Countries that burn huge amounts of coal for power and the countries that supply them “over the next several decades will play a huge role in determining the ultimate degree of global climate change.” Cue the timpanist.
Coal-burning poses other threats as well, including the toxic coal ash that can spill from the impoundments where it is kept; other polluting emissions that cause acid rain and smog; and the soot that causes and estimated 13,200 extra deaths and nearly 218,000 asthma attacks per year, according to a report from the Clean Air Task Force, an environmental group. "Unfortunately, persistently elevated levels of fine particle pollution are common across wide swaths of the country," reveals the 2010 report, released September 9. "Most of these pollutants originate from combustion sources such as power plants, diesel trucks, buses and cars."
Of course, those are the same culprits contributing the bulk of greenhouse gas emissions. Yet "programs to scale up ‘carbon neutral’ energy are moving slowly at best," notes physicist Martin Hoffert of New York University in a perspective on the research also published in Science on September 10. "The difficulties posed by generating even [one terawatt] of carbon-neutral power led the late Nobel laureate Richard Smalley and colleagues to call it the ‘terawatt challenge’."

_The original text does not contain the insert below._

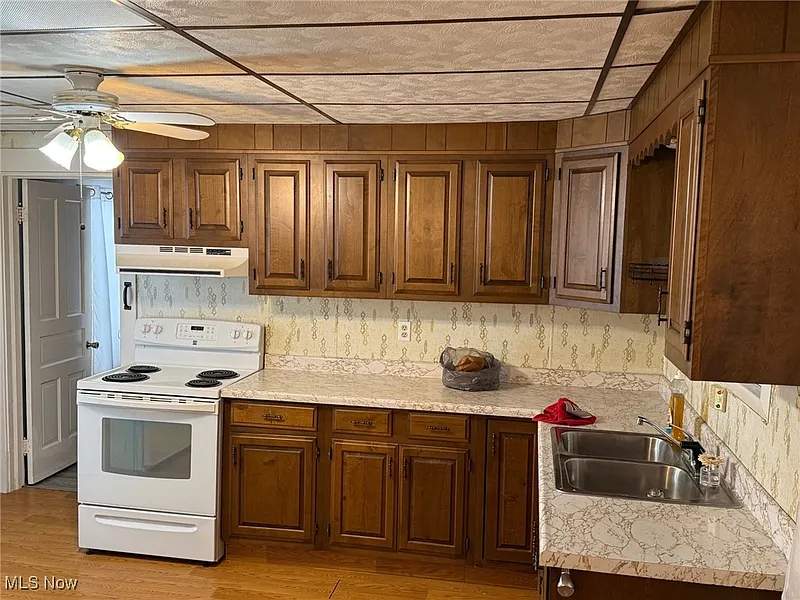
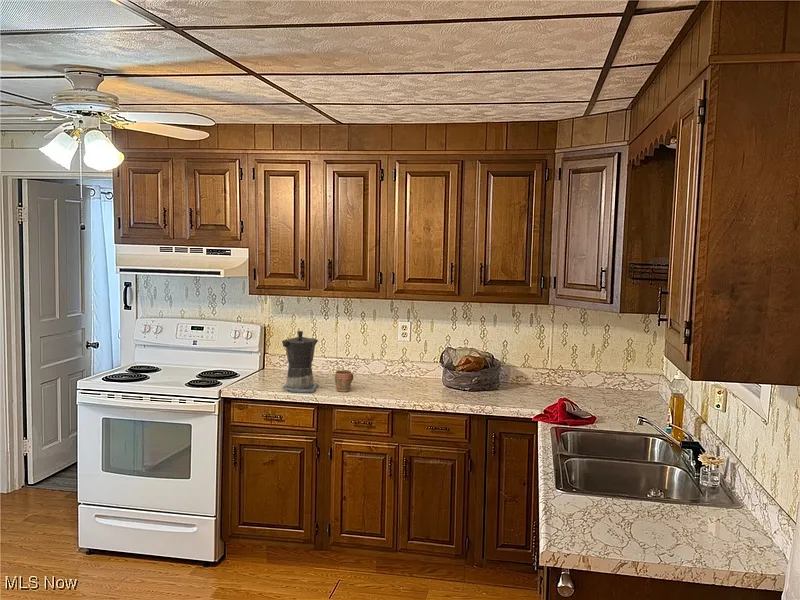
+ mug [334,369,354,393]
+ coffee maker [281,330,319,394]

That is because all carbon-free sources of energy combined provide a little more than two of the 15 terawatts that power modern society—the bulk of that from nuclear and hydroelectric power plants. At least 10 terawatts each from nuclear; coal with carbon capture and storage; and renewables, such as solar and wind, would be required by mid-century to eliminate CO2 emissions from energy use. As Caldeira and his colleagues wrote: "Satisfying growing demand for energy without producing CO2 emissions will require truly extraordinary development and deployment of carbon-free sources of energy, perhaps 30 [terawatts] by 2050."

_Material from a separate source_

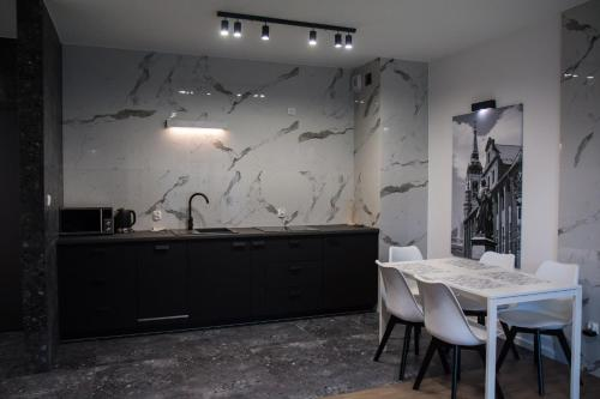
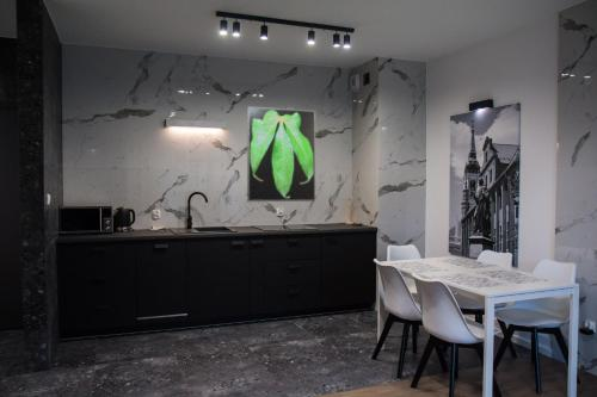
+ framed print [246,106,316,203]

Other AG post on the topic of our increasing carbon footprint



2 Comments
Fire up those coal plants, we are going to need that dirty energy for our air conditioning and further climate denial efforts. Maybe bring back the singing coal lumps backed by the Stanford Chamber Choir.
The LA Times reports that Los Angeles hit an all-time record 113 degrees, breaking the record for electricity demand.
Everybody wants into the act, Professor Joe. Bryan Walsh patiently explains to his Time blog readers why carbon dioxide (CO2) is the main agent behind changes in the Earth’s climate—now and in the geologic past.